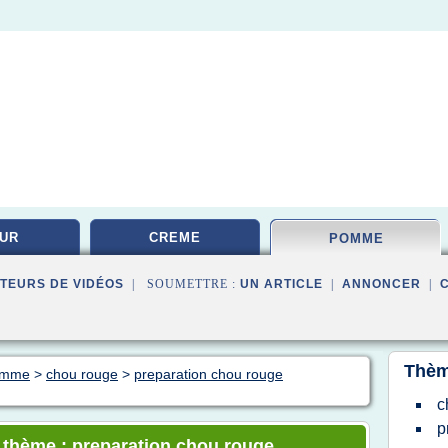
UR
CREME
POMME
TEURS DE VIDÉOS
| SOUMETTRE :
UN ARTICLE
|
ANNONCER
|
Thèm
pomme
>
chou rouge
>
preparation chou rouge
c
p
e thème : preparation chou rouge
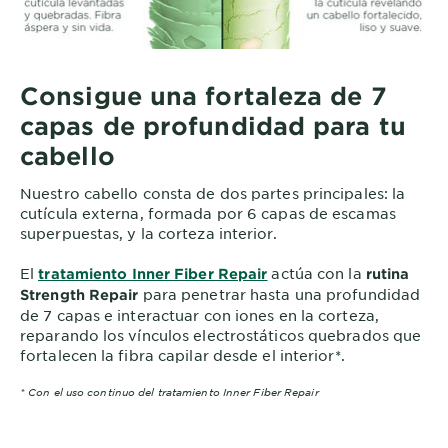
Consigue una fortaleza de 7
capas de profundidad para tu
cabello
Nuestro cabello consta de dos partes principales: la
cutícula externa, formada por 6 capas de escamas
superpuestas, y la corteza interior.
El
actúa con la
tratamiento Inner Fiber Repair
rutina
para penetrar hasta una profundidad
Strength Repair
de 7 capas e interactuar con iones en la corteza,
reparando los vínculos electrostáticos quebrados que
fortalecen la fibra capilar desde el interior*.
* Con el uso continuo del tratamiento Inner Fiber Repair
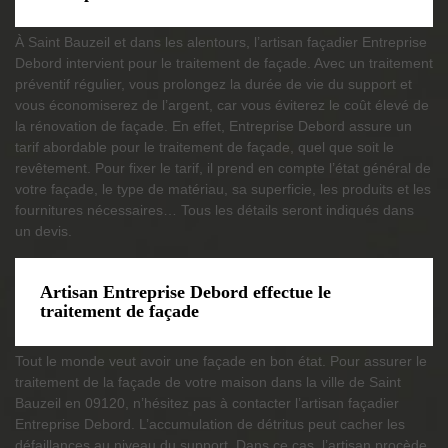
À Saint Bauzeil et dans les alentours, l’artisan façadier Entreprise
Debord intervient pour le traitement de façade. Avec un traitement
préventif régulier, vous prolongez la durée de vie du support et
vous économiserez de l’argent, car vous éviterez le coût élevé de
la rénovation de façade. En effet, Entreprise Debord assure un
tarif abordable pour le traitement de façade, quel que soit le
revêtement. Pour fixer le tarif, il prend en compte l’état général de
votre façade, le type de matériau, sa superficie, les produits et les
fournitures nécessaires… Tous les détails seront indiqués dans
un devis.
Artisan Entreprise Debord effectue le
traitement de façade
Tout le monde veut avoir une façade en bon état. Pour assurer le
traitement de la façade de votre maison dans la ville de Saint
Bauzeil en 09120, n’hésitez pas à contacter l’artisan façadier
Entreprise Debord. L’accumulation de détritus peut cacher les
défaillances au niveau du support. Dans ce cas, l’artisan procède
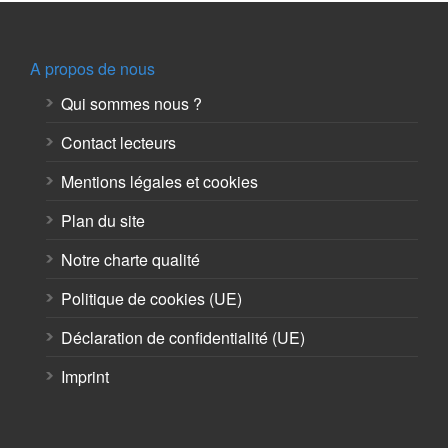
A propos de nous
Qui sommes nous ?
Contact lecteurs
Mentions légales et cookies
Plan du site
Notre charte qualité
Politique de cookies (UE)
Déclaration de confidentialité (UE)
Imprint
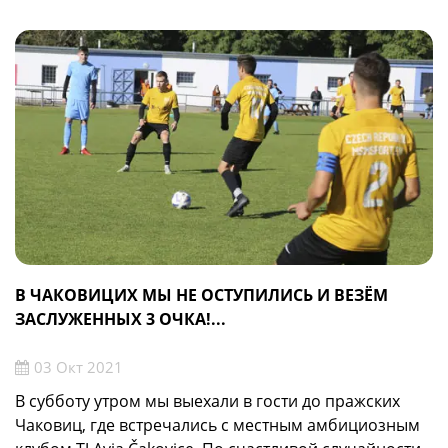
В ЧАКОВИЦИХ МЫ НЕ ОСТУПИЛИСЬ И ВЕЗЁМ
ЗАСЛУЖЕННЫХ 3 ОЧКА!...
03 Окт 2021
В субботу утром мы выехали в гости до пражских
Чаковиц, где встречались с местным амбициозным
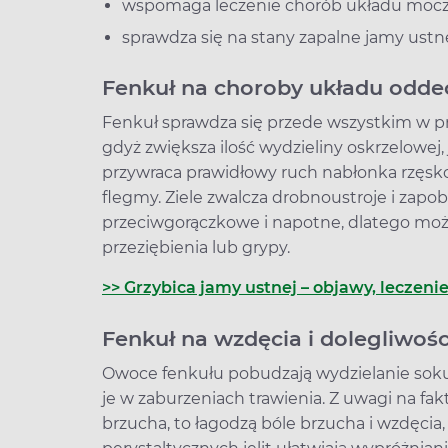
wspomaga leczenie chorób układu moc
sprawdza się na stany zapalne jamy ustnej
Fenkuł na choroby układu odd
Fenkuł sprawdza się przede wszystkim w p
gdyż zwiększa ilość wydzieliny oskrzelowej
przywraca prawidłowy ruch nabłonka rzęsko
flegmy. Ziele zwalcza drobnoustroje i zap
przeciwgorączkowe i napotne, dlatego mo
przeziębienia lub grypy.
>> Grzybica jamy ustnej – objawy, leczeni
Fenkuł na wzdęcia i dolegliwo
Owoce fenkułu pobudzają wydzielanie soku
je w zaburzeniach trawienia. Z uwagi na fak
brzucha, to łagodzą bóle brzucha i wzdęci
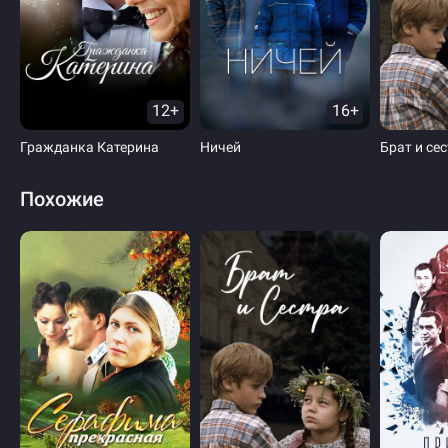
12+
16+
Гражданка Катерина
Ничей
Брат и се
Похожие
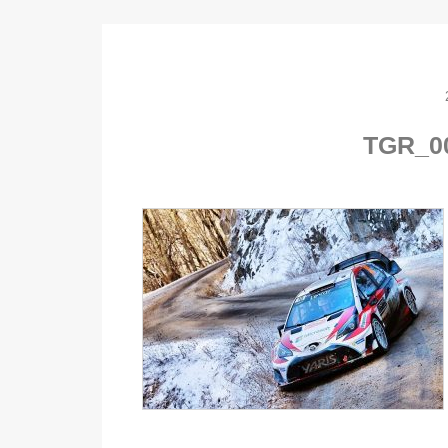
TGR_0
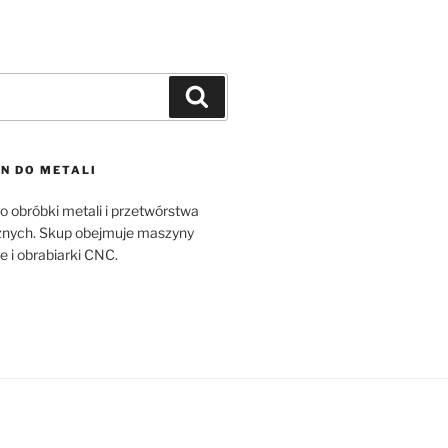
Szukaj
N DO METALI
 obróbki metali i przetwórstwa
znych. Skup obejmuje maszyny
 i obrabiarki CNC.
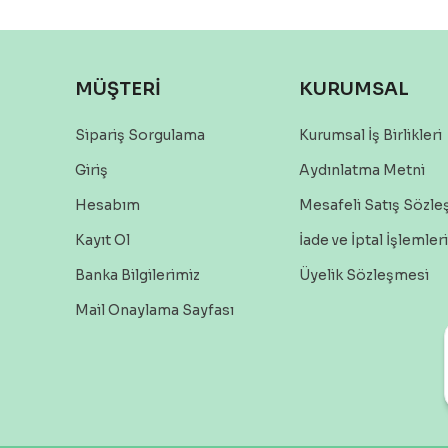
MÜŞTERİ
KURUMSAL
Sipariş Sorgulama
Kurumsal İş Birlikleri
Giriş
Aydınlatma Metni
Hesabım
Mesafeli Satış Sözl
Kayıt Ol
İade ve İptal İşlemleri
Banka Bilgilerimiz
Üyelik Sözleşmesi
Mail Onaylama Sayfası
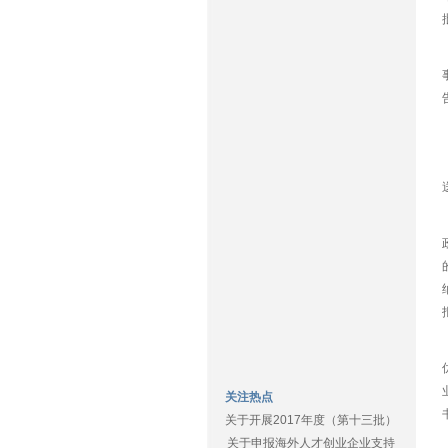
关注热点
关于开展2017年度（第十三批）
关于申报海外人才创业企业支持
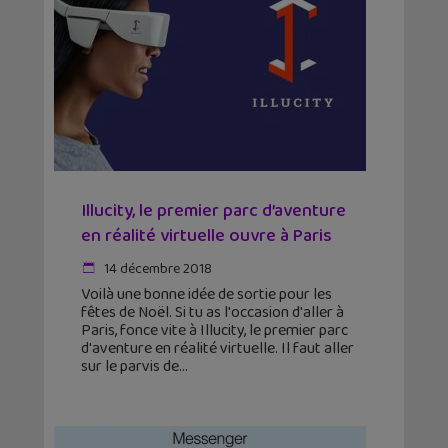
Illucity, le premier parc d’aventure
en réalité virtuelle ouvre à Paris
14 décembre 2018
Voilà une bonne idée de sortie pour les
fêtes de Noël. Si tu as l'occasion d'aller à
Paris, fonce vite à Illucity, le premier parc
d'aventure en réalité virtuelle. Il faut aller
sur le parvis de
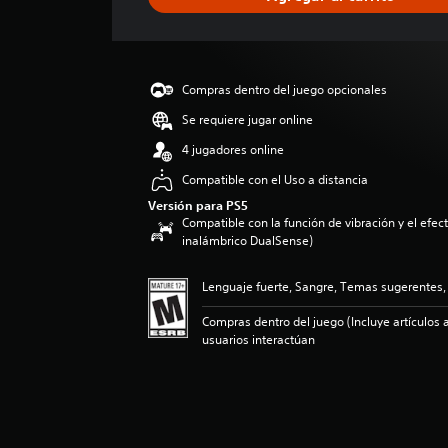
c
a
c
i
ó
Compras dentro del juego opcionales
n
p
Se requiere jugar online
r
4 jugadores online
o
m
Compatible con el Uso a distancia
e
Versión para PS5
d
Compatible con la función de vibración y el efecto
i
inalámbrico DualSense)
o
:
Lenguaje fuerte, Sangre, Temas sugerentes,
3
.
Compras dentro del juego (Incluye artículos a
1
usuarios interactúan
1
e
s
t
r
e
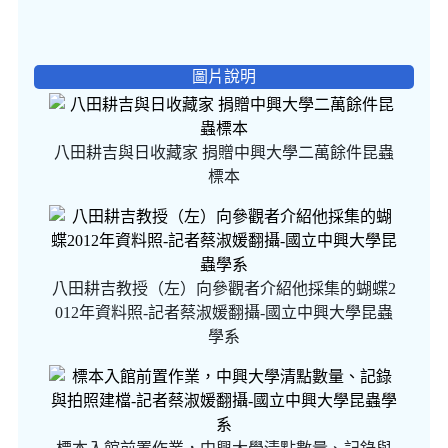
圖片說明
八田耕吉與日收藏家 捐贈中興大學二萬餘件昆蟲
標本
八田耕吉教授（左）向參觀者介紹他採集的蝴蝶2
012年資料照-記者蔡淑媛翻攝-國立中興大學昆蟲
學系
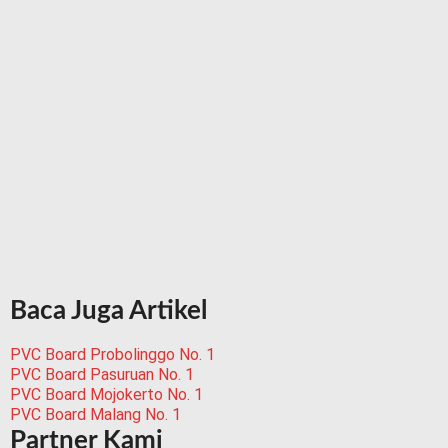
Baca Juga Artikel
PVC Board Probolinggo No. 1
PVC Board Pasuruan No. 1
PVC Board Mojokerto No. 1
PVC Board Malang No. 1
Partner Kami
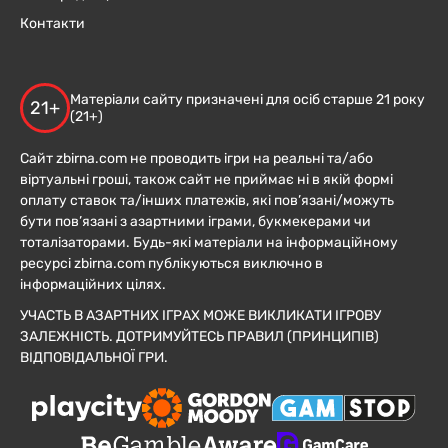
Контакти
Матеріали сайту призначені для осіб старше 21 року
21+
(21+)
Сайт zbirna.com не проводить ігри на реальні та/або
віртуальні гроші, також сайт не приймає ні в якій формі
оплату ставок та/інших платежів, які пов’язані/можуть
бути пов’язані з азартними іграми, букмекерами чи
тоталізаторами. Будь-які матеріали на інформаційному
ресурсі zbirna.com публікуються виключно в
інформаційних цілях.
УЧАСТЬ В АЗАРТНИХ ІГРАХ МОЖЕ ВИКЛИКАТИ ІГРОВУ
ЗАЛЕЖНІСТЬ. ДОТРИМУЙТЕСЬ ПРАВИЛ (ПРИНЦИПІВ)
ВІДПОВІДАЛЬНОЇ ГРИ.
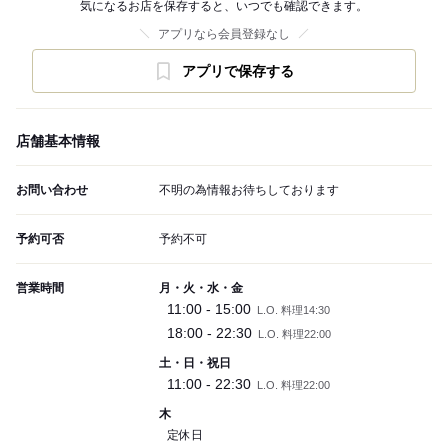
気になるお店を保存すると、いつでも確認できます。
アプリなら会員登録なし
アプリで保存する
店舗基本情報
お問い合わせ
不明の為情報お待ちしております
予約可否
予約不可
営業時間
月・火・水・金
11:00 - 15:00
L.O. 料理14:30
18:00 - 22:30
L.O. 料理22:00
土・日・祝日
11:00 - 22:30
L.O. 料理22:00
木
定休日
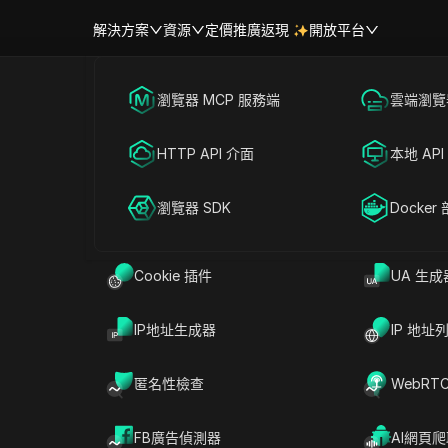
解決方案
資源
定價
推廣返現
開放平台
跨境電商
瀏覽器 MCP 服務端
海外社媒營銷
雲端瀏覽器
幫助中心
帳號共享
stagram 帳號已被停用 180 天
聯盟營銷
HTTP API 介面
廣告投放
本地 API
風險以及如何在 2026 年避免
RPA 市場（MCP）
擴展市場
網絡爬蟲
瀏覽器 SDK
帳號共享
Docker
Cookie 插件
UA 生成
讀
分享給
IP地址生成器
IP 地址
號已被停用 180 天」
的警告時，很多人以為只要等著
少會自動解除：大多數情況下，Instagram 偵
匿名性檢查
WebRT
。
Reddit
等論壇常見報告顯示，當用戶嘗試存取一
，會收到固定訊息，無法立即申訴，甚至發現連電子郵
FB廣告偵測器
AI網頁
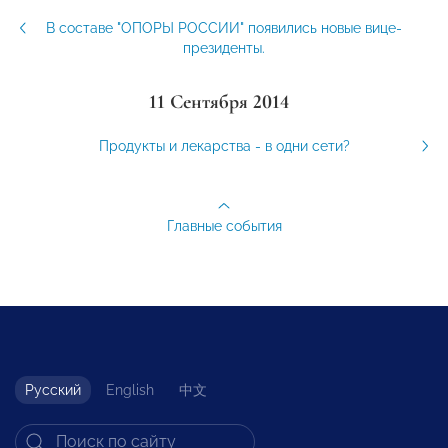
В составе "ОПОРЫ РОССИИ" появились новые вице-
президенты.
11 Сентября 2014
Продукты и лекарства - в одни сети?
Главные события
Русский
English
中文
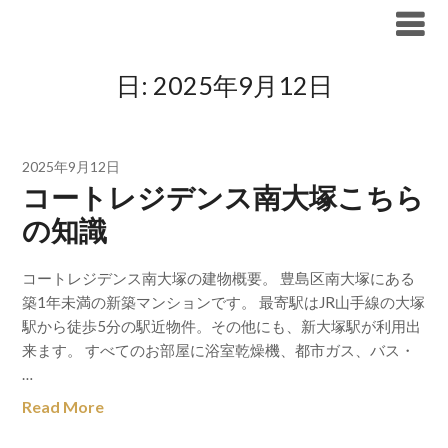
Skip
ブリリア仲介手数料無料
to
content
日:
2025年9月12日
2025年9月12日
コートレジデンス南大塚こちら
の知識
コートレジデンス南大塚の建物概要。 豊島区南大塚にある
築1年未満の新築マンションです。 最寄駅はJR山手線の大塚
駅から徒歩5分の駅近物件。その他にも、新大塚駅が利用出
来ます。 すべてのお部屋に浴室乾燥機、都市ガス、バス・
…
Read More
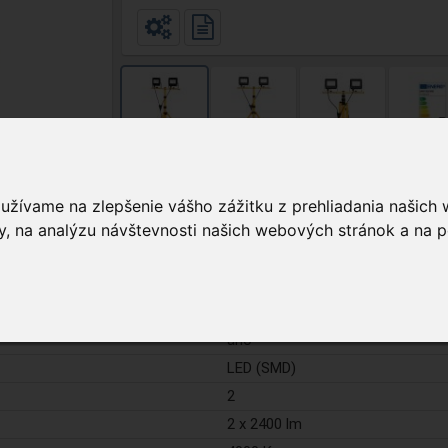
oužívame na zlepšenie vášho zážitku z prehliadania našich
, na analýzu návštevnosti našich webových stránok a na p
Podrobnosti
žltá / čierna
2 x 30 W
áno
LED (SMD)
2
2 x 2400 lm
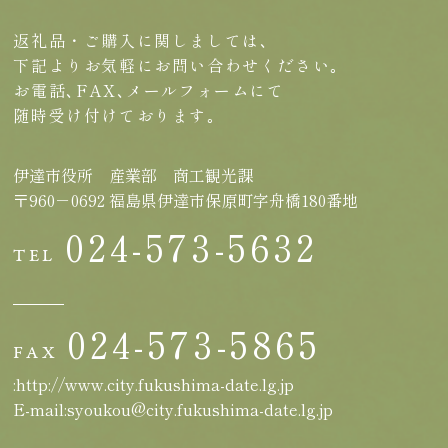
返礼品・ご購入に関しましては､
下記よりお気軽にお問い合わせください｡
お電話､FAX､メールフォームにて
随時受け付けております｡
伊達市役所 産業部 商工観光課
〒960－0692 福島県伊達市保原町字舟橋180番地
024-573-5632
TEL
024-573-5865
FAX
:http://www.city.fukushima-date.lg.jp
E-mail:syoukou@city.fukushima-date.lg.jp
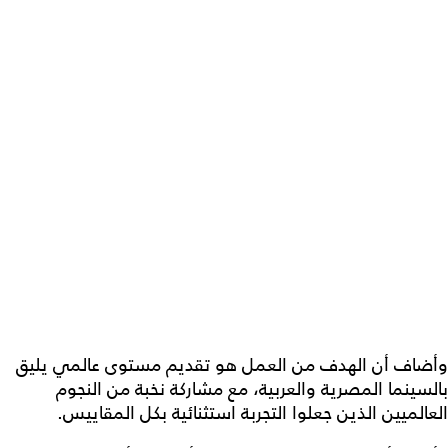
وأضاف أن الهدف من العمل هو تقديم مستوى عالمي يليق
بالسينما المصرية والعربية، مع مشاركة نخبة من النجوم
العالميين الذين جعلوا التجربة استثنائية بكل المقاييس.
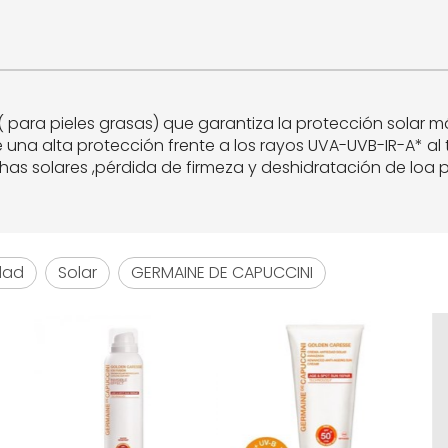
( para pieles grasas) que garantiza la protección solar 
una alta protección frente a los rayos UVA-UVB-IR-A* al 
as solares ,pérdida de firmeza y deshidratación de loa pi
dad
Solar
GERMAINE DE CAPUCCINI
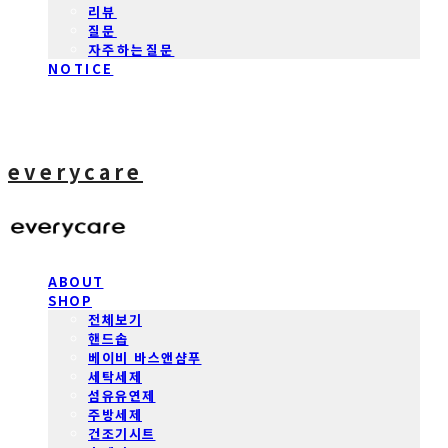
리뷰
질문
자주하는질문
NOTICE
everycare
ABOUT
SHOP
전체보기
핸드솝
베이비 바스앤샴푸
세탁세제
섬유유연제
주방세제
건조기시트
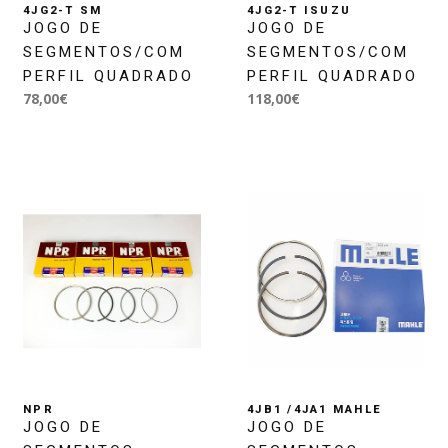
4JG2-T SM
4JG2-T ISUZU
JOGO DE
JOGO DE
SEGMENTOS/COM
SEGMENTOS/COM
PERFIL QUADRADO
PERFIL QUADRADO
78,00€
118,00€
NPR
4JB1 /4JA1 MAHLE
JOGO DE
JOGO DE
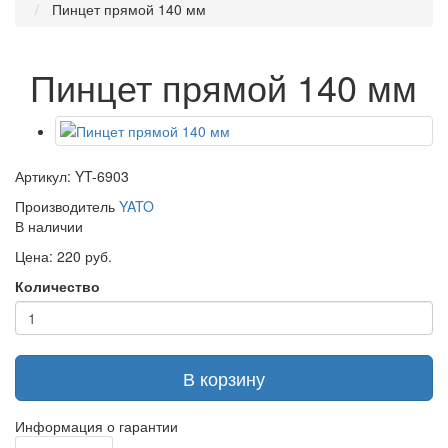
Пинцет прямой 140 мм
Пинцет прямой 140 мм
Артикул: YT-6903
Производитель
YATO
В наличии
Цена: 220 руб.
Количество
В корзину
Информация о гарантии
=-=-=
Copy, from the material, each line that holds the string "profundidad".

capas de profundidad para tu
para penetrar hasta una profundidad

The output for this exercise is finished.